I've seen similar things, at least with gcc 4.1 vs 4.8, with the latter
begin significantly faster in certain decode situations (like 10-15%
faster).


Well gcc42 knows upto sse3, gcc44 knows avx and gcc47 knows avx2 and f16c

Just taking advantage of the newer simd sets would help,
then add some better optimisation from experience with them...


--
FreeBSD - the place to B...Software Developing

Shane Ambler

___
Oiio-dev mailing list
Oiio-dev@lists.openimageio.org
http://lists.openimageio.org/listinfo.cgi/oiio-dev-openimageio.org


Re: [Oiio-dev] OpenEXR 2.0 tiled read speeds

2016-01-15 Thread Kevin Wheatley


Sent on the go...

> On 15 Jan 2016, at 21:09, Peter Pearson  wrote:
> 
> Replies inline...
> 
>> On 
> 
> Also, reading and writing of values in OpenEXR goes through ImfXdr.h's 
> conversion routines doing bitshifting for I assume endianness conversion? - I 
> guess the x86 port for OpenEXR had to convert this, whereas the SGI versions 
> didn't, and we're stuck with it now?

There are certainly some case where even the non xdr paths are potentially 
slower than needed, sometimes it calls stdlib memory routines, other time it is 
implemented as a basic loop.
> 
> On top of that, in the multi-threading scenario, while using a LUT for 
> half->float conversion is faster than not using it, it causes absolute havoc 
> in terms of L1/L2 cache thrashing - from disk I've sometimes found reading 
> full float EXRs faster than half EXRs due to this, but that's probably only 
> when the OS disk cache has them, so in general it's not a huge issue given 
> the IO saving that'll happen in most real-world usage for big facilities...

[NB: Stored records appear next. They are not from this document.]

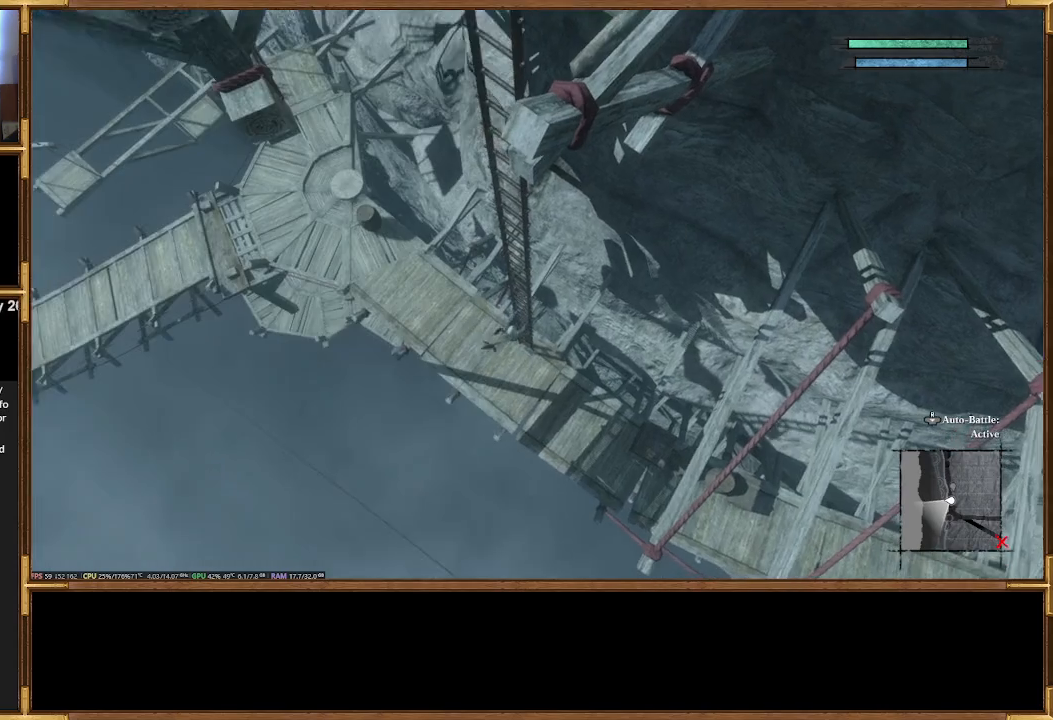
{"buttons": ["R2"], "events": []}
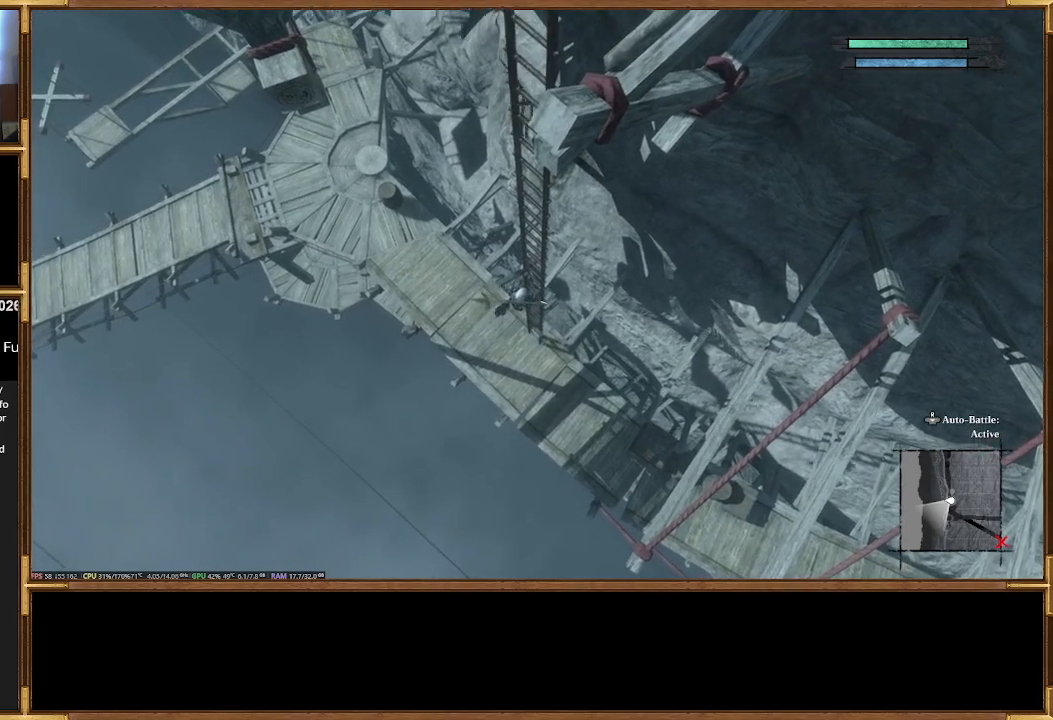
{"buttons": ["R2"], "events": []}
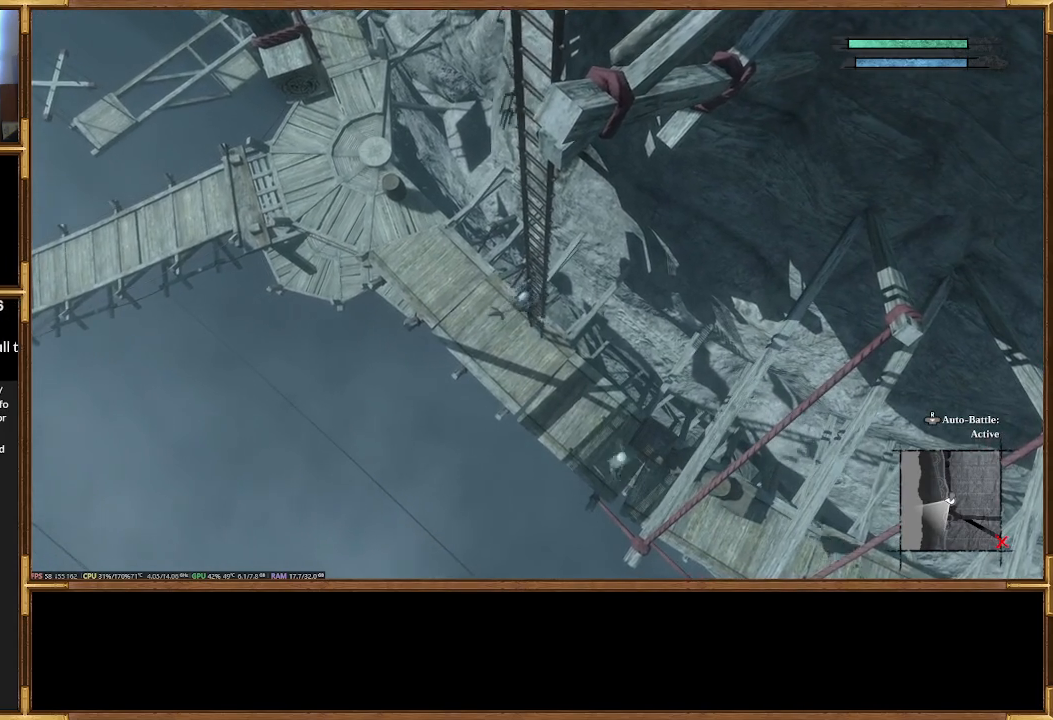
{"buttons": ["R2"], "events": []}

It would be nice if the copypixels and similar calls supported cpu specific 
implementations and there was an f16c implementation for the half conversions, 
once I patched the avx detection code in configure for gcc4.1, I got the big 
win mentioned in the dwa white paper, at lest in Nuke the conversion function 
inside the DWA parts of the library totally dropped to the bottom of the 
profiler hot spots and the performance jumped.

Karl, would that explain some of your differences with compiler versions?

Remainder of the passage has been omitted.